** Begin Data for processing **

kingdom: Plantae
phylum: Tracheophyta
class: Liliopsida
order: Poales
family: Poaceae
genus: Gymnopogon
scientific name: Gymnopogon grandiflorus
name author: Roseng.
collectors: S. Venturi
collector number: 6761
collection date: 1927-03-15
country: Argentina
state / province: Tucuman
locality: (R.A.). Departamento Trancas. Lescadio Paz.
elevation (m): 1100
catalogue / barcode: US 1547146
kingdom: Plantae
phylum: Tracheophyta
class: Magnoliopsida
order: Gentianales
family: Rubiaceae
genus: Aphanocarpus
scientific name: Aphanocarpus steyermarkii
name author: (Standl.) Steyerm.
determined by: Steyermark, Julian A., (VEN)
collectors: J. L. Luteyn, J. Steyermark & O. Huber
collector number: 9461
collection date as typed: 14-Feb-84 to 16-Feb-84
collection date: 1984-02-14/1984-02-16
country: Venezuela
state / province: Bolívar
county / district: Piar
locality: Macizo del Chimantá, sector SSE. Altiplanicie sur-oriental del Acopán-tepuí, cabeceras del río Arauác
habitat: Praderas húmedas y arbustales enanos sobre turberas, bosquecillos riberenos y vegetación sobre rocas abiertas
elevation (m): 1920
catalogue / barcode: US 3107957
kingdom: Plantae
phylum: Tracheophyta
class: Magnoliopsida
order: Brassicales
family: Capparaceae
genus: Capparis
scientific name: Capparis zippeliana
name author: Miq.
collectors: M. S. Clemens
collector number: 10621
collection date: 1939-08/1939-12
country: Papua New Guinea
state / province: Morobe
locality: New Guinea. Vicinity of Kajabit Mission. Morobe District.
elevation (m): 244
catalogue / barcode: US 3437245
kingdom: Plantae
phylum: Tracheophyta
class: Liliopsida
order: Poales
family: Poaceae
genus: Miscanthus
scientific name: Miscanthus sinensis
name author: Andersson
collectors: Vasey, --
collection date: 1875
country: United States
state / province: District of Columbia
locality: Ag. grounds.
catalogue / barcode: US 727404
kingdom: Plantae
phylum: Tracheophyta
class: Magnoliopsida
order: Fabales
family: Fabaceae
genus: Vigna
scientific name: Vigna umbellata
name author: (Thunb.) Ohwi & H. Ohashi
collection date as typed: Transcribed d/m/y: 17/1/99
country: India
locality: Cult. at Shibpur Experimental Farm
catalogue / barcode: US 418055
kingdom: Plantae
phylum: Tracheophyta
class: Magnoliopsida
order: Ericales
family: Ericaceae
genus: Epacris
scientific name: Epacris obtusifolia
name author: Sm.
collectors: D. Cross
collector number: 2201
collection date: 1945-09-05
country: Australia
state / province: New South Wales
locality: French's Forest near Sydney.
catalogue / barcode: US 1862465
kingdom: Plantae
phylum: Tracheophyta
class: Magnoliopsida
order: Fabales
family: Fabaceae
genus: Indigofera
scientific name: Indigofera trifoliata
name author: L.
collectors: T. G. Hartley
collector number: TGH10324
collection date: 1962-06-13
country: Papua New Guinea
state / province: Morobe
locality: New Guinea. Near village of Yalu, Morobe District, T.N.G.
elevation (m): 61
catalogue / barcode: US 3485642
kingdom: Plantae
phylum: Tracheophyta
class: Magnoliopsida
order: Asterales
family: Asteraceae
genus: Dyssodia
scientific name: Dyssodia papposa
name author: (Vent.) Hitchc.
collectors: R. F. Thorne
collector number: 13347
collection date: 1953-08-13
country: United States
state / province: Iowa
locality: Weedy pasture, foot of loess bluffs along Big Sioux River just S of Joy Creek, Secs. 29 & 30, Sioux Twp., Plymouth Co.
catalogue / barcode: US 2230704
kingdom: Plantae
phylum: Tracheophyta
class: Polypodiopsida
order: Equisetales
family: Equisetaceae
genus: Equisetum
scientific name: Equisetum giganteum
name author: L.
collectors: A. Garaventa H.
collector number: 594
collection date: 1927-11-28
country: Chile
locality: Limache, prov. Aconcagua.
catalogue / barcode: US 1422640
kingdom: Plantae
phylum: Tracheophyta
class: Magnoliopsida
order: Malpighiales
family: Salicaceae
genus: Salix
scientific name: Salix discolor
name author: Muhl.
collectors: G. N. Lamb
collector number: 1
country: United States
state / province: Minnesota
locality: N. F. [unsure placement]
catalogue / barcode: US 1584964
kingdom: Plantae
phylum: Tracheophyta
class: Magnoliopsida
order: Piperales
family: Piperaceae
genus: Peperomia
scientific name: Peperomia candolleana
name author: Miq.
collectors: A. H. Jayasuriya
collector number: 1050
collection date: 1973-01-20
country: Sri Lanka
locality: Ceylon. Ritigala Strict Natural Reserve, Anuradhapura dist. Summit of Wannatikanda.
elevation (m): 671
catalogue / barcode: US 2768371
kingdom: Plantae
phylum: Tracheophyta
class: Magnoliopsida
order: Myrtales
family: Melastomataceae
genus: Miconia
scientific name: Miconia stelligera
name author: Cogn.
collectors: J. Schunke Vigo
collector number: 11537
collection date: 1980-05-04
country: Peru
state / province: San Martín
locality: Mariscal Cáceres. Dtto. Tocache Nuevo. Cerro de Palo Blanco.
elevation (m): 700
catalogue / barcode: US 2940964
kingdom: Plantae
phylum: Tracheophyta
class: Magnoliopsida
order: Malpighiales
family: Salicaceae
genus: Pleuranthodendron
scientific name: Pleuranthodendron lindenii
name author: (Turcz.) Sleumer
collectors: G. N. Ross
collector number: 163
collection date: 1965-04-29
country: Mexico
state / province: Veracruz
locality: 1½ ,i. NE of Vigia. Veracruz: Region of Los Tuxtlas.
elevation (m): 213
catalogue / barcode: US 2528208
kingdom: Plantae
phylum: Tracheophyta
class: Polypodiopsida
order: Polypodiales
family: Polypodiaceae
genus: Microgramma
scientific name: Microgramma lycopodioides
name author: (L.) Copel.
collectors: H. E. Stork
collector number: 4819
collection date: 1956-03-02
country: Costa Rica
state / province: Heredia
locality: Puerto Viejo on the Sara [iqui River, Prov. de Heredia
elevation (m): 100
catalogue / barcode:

** End Data for processing **

_Written task:_ Return every line from the rows above that contains the string "number", matching case exactly.

_Output for this exercise:_
collector number: 6761
collector number: 9461
collector number: 10621
collector number: 2201
collector number: TGH10324
collector number: 13347
collector number: 594
collector number: 1
collector number: 1050
collector number: 11537
collector number: 163
collector number: 4819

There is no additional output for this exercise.